Changing Texts in the Twenty Tens: Scotland – Leader or Loser?

Last Friday I made a keynote presentation to ‘Communication Skills for the Twenty Tens’,  a digital media conference in Glasgow Metropolitan College, and I thought I’d share it with you. I originally uploaded it as a slideshow to Slideshare, an excellent website where you can share and search for presentations on a whole range of topics. Keep it in mind if you have something coming up and you are a bit stuck for ideas. However, as I’m sure most of you have realised by now, most presentations are pretty useless without at least the presenter’s notes, and even then you can be struggling to follow their train of thought. So for that reason I’ve spent the best part of this morning using Audacity to record the narration, uploaded it to the Slideshare website and had fun with the synchronisation tool to create a slidecast. Hope you find it interesting, and please leave a comment.


10 thoughts on “Changing Texts in the Twenty Tens: Scotland – Leader or Loser?

  1. That was just BRILIANT Bill! Thanks for putting it all together. Something everyone should listen to – great ideas on how we can all approach our repsonsibilities to literacy across the curriculum. Well done.

  2. Catriona,
    Thanks for the very generous comments. The fact that you find it useful as an illustration of ‘responsibility of all’ is helpful feedback and quite reassuring, as that is a concept which means so many things to different people, and one that many teachers are looking for support with. I’m sure it’s an issue which will become more and more important as time goes on.


  3. Bill,
    Sorry I didn’t get round to watching the presentation on Fri/Sat. I’ve made a point of watching it today though, and found it thoroughly interesting. Hopefully these messages and ideas are seeping out into the mainstream – can’t help thinking we’ve got a long way to go though!

  4. Thanks Gordon,
    I quite agree there’s a long way to go, but as I said in the presentation, there’s no point in preparing young people – even preparing them well – for last century, and increasingly that’s what schools will be doing if we’re not careful. I think changing the nature of assessment will certainly help. Another thing I would urge politicians to do is to stop taking part in international comparative studies until we are confident that they are comparing like with like.
    Otherwise the temptation is to weaken and retreat into a far more conservative approach to learning and teaching.

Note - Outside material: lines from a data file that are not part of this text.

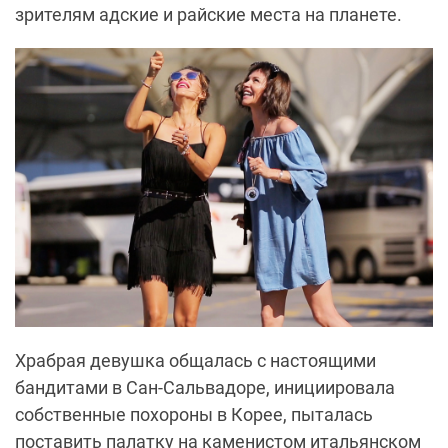
зрителям адские и райские места на планете.
Храбрая девушка общалась с настоящими
бандитами в Сан-Сальвадоре, инициировала
собственные похороны в Корее, пыталась
поставить палатку на каменистом итальянском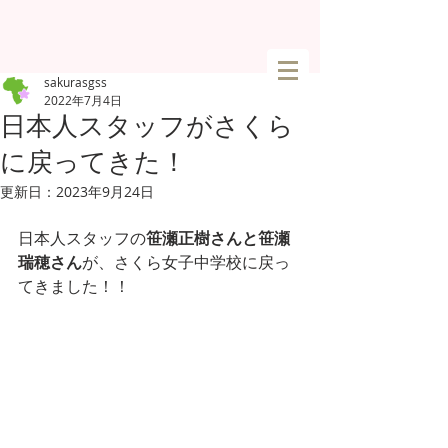
sakurasgss
2022年7月4日
日本人スタッフがさくら
に戻ってきた！
更新日：
2023年9月24日
日本人スタッフの
笹瀬正樹さんと笹瀬
瑞穂さん
が、さくら女子中学校に戻っ
てきました！！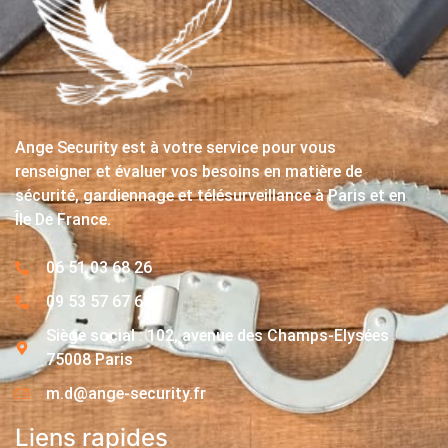
Ange Security est à votre service pour vous
renseigner et évaluer vos besoins en matière de
sécurité, gardiennage et télésurveillance à Paris et en
Île De France.
06 51 03 68 26
09 53 57 67 63
Siège social : 102, avenue des Champs-Elysées
75008 Paris
m.d@ange-security.fr
Liens rapides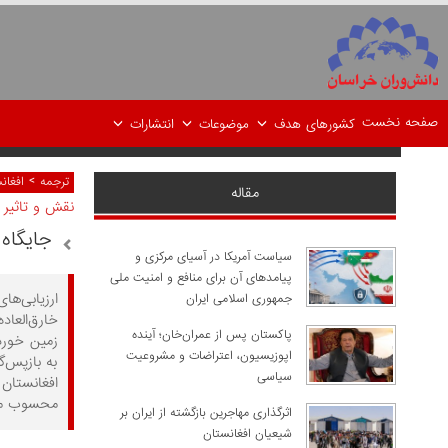
صفحه نخست
کشورهای هدف
موضوعات
انتشارات
>
ترجمه
افغان
مقاله
نقش و تاثیر 
جایگاه 
سیاست آمریکا در آسیای مرکزی و
پیامدهای آن برای منافع و امنیت ملی
ارزیابی‌ه
جمهوری اسلامی ایران
خارق‌العا
پاکستان پس از عمران‌خان؛ آینده
زمین خوردن
اپوزیسیون، اعتراضات و مشروعیت
به بازپس‌گ
سیاسی
افغانستان
محسوب می
اثرگذاری مهاجرین بازگشته از ایران بر
شیعیان افغانستان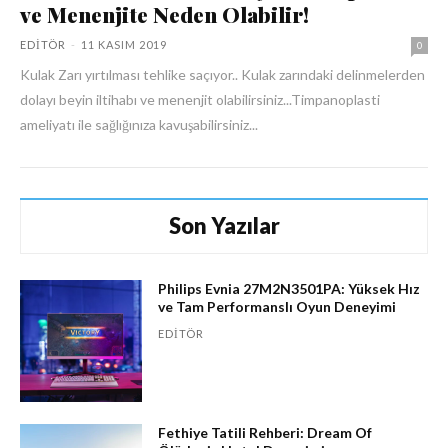
ve Menenjite Neden Olabilir!
EDITÖR
-
11 KASIM 2019
0
Kulak Zarı yırtılması tehlike saçıyor.. Kulak zarındaki delinmelerden
dolayı beyin iltihabı ve menenjit olabilirsiniz...Timpanoplasti
ameliyatı ile sağlığınıza kavuşabilirsiniz...
Son Yazılar
Philips Evnia 27M2N3501PA: Yüksek Hız
ve Tam Performanslı Oyun Deneyimi
EDITÖR
Fethiye Tatili Rehberi: Dream Of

  5. Pingback: Turning Left? – Scottish Roundup

  6. Hi Bill
    This has been on my to-do list for a few days and I am pleased I finally did. Some really interesting points re breadth of literacy and I agree that this is not (nor should it be) an ‘either or’ battle with traditional texts.
    As a student teacher, CfE is our ‘be-all’ and I do buy in to the responsibility for all elements but I am dubious about how meaningful this will prove to be at the coal face. My suspicion is that the CfE is already being implemented naturally by the more imaginative practitioners and will never be by the more fossilized in the profession but I hope that, in time, it will also reach the majority that operate in the (mediocre) middle.
    Thanks for sharing your work and helpful sites.

  7. Hi Debbie,
    Thanks for taking the trouble to read the blogpost and comment as you have. I think that already demonstrates that you are committed to being a teacher. I tend to agree that CfE is already being implemented by more imaginative teachers, and I don’t know whether you were implying this, but I disagree with those who suggest it is a generational thing ie older teachers need to make way for young teachers who automatically embrace new technologies and the principles of CfE. This is not the case -I know just as many older teachers who welcome the values, principles and purposes of CfE as newly qualified teachers. You didn’t say whether you were primary or secondary, and if secondary which subject you will teach, but I am reassured by the fact that you recognise ‘the responsibility of all’ in the development of literacy skills.


  8. Hi again

    For clarity, I agree – this is definitely not an age/generation thing. (But then I am 44 so I would say that wouldn’t I??!) All about attitude…

    Secondary. English. Made for CfE 🙂


  9. PS. On the same note, one of my favourite sources for inspiration and suggestions is Susan Carter Morgan who teaches in the US. I note from her website that she is planning to leave her school to further develop her web 2.0 work… Very engaging, great at sharing and a brilliant example a mature teacher who thrives on learning…

  10. Haha,
    I must admit to a certain bias towards secondary English teachers – after all it was what I wanted to be when I left school and I had the privilege of doing it for thirty years!
    Thanks for the tip about Susan Carter Morgan. I will now go and check out her website.